People v. Alford

Judgment, Supreme Court, New York County (Martin Rettinger, J.), rendered November 22, 1994, convicting defendant, after a jury trial, of criminal possession of a controlled substance in the third degree and resisting arrest, and sentencing him, as a second felony offender, to concurrent prison terms of 5 to 10 years and 1 year, respectively, unanimously affirmed.

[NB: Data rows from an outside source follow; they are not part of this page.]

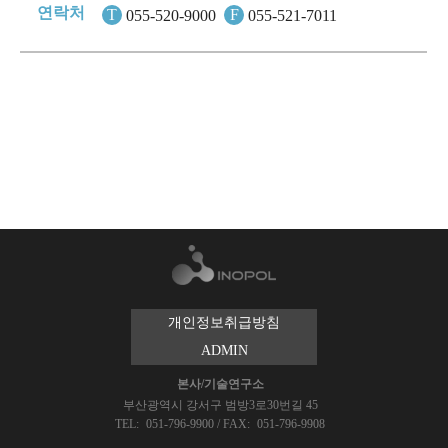
연락처
T
F
055-520-9000
055-521-7011
개인정보취급방침
ADMIN
본사/기술연구소
부산광역시 강서구 범방3로30번길 45
TEL:
051-796-9900
/
FAX:
051-796-9908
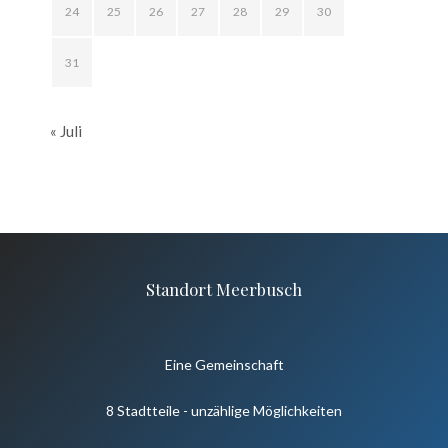
24
25
26
27
28
29
30
31
« Juli
Standort Meerbusch
Eine Gemeinschaft
8 Stadtteile - unzählige Möglichkeiten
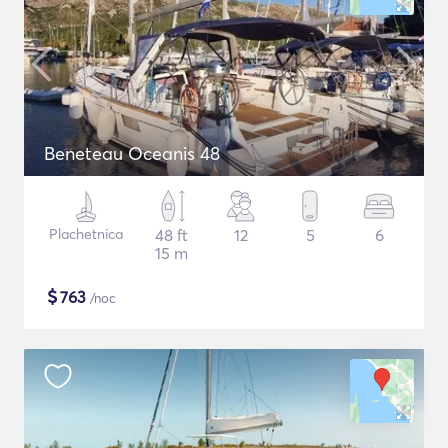
Beneteau Oceanis 48
Plachetnica
48 ft
12
5
6
15 m
$
763
/noc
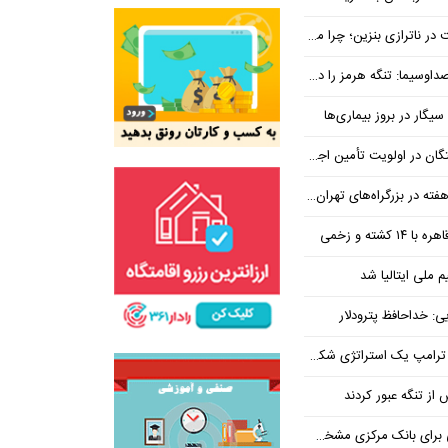
بنزین؛ چرا مردم مقصر اصلی نیستند؟
هرمز را در ازای رفع تحریم معامله کنیم
یگار در بروز بیماری‌ها
جتماعی؛ پیگیری برای تأمین منابع ادامه دارد
کشته و زخمی
م ملی ایتالیا شد
ی: خداحافظ پترودلار
 یک استراتژی شکست خورده است
یان هنوز هم متوجه نشده است چرا همتی استیضاح شد!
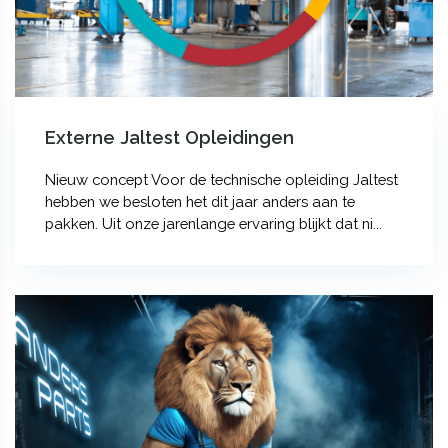
Externe Jaltest Opleidingen
Nieuw concept Voor de technische opleiding Jaltest
hebben we besloten het dit jaar anders aan te
pakken. Uit onze jarenlange ervaring blijkt dat ni...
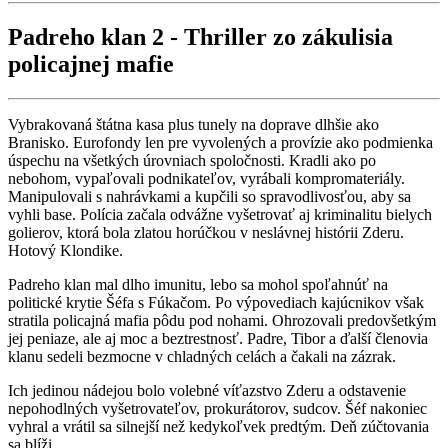
Padreho klan 2 - Thriller zo zákulisia
policajnej mafie
Vybrakovaná štátna kasa plus tunely na doprave dlhšie ako
Branisko. Eurofondy len pre vyvolených a provízie ako podmienka
úspechu na všetkých úrovniach spoločnosti. Kradli ako po
nebohom, vypaľovali podnikateľov, vyrábali kompromateriály.
Manipulovali s nahrávkami a kupčili so spravodlivosťou, aby sa
vyhli base. Polícia začala odvážne vyšetrovať aj kriminalitu bielych
golierov, ktorá bola zlatou horúčkou v neslávnej histórii Zderu.
Hotový Klondike.
Padreho klan mal dlho imunitu, lebo sa mohol spoľahnúť na
politické krytie Šéfa s Fúkačom. Po výpovediach kajúcnikov však
stratila policajná mafia pôdu pod nohami. Ohrozovali predovšetkým
jej peniaze, ale aj moc a beztrestnosť. Padre, Tibor a ďalší členovia
klanu sedeli bezmocne v chladných celách a čakali na zázrak.
Ich jedinou nádejou bolo volebné víťazstvo Zderu a odstavenie
nepohodlných vyšetrovateľov, prokurátorov, sudcov. Šéf nakoniec
vyhral a vrátil sa silnejší než kedykoľvek predtým. Deň zúčtovania
sa blíži…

Defendant has not preserved his claim that the reading into evidence of his Grand Jury testimony, wherein he admitted criminal liability as a principal, constituted a constructive amendment of the indictment, which charged defendant with acting in concert (see, People v Duncan, 46 NY2d 74, 79-80, cert denied 442 US 910), and we decline to review it in the interest of justice. Were we to review it, we would find it to be without merit because there is no distinction between these two forms of liability for purposes of indictment (People v Rivera, 84 NY2d 766; People v Duncan, supra). Moreover, defendant’s claim of surprise is without merit because the evidence supporting the alternative theory of liability was supplied by defendant himself in his Grand Jury testimony (see, People v Spann, 56 NY2d 469). Evidence of uncharged drug sales was properly admitted to show that defendant intended to sell the drugs he *338possessed under either or both theories of liability (see, People v Alvino, 71 NY2d 233). Concur—Rosenberger, J. P., Wallach, Rubin, Williams and Tom, JJ.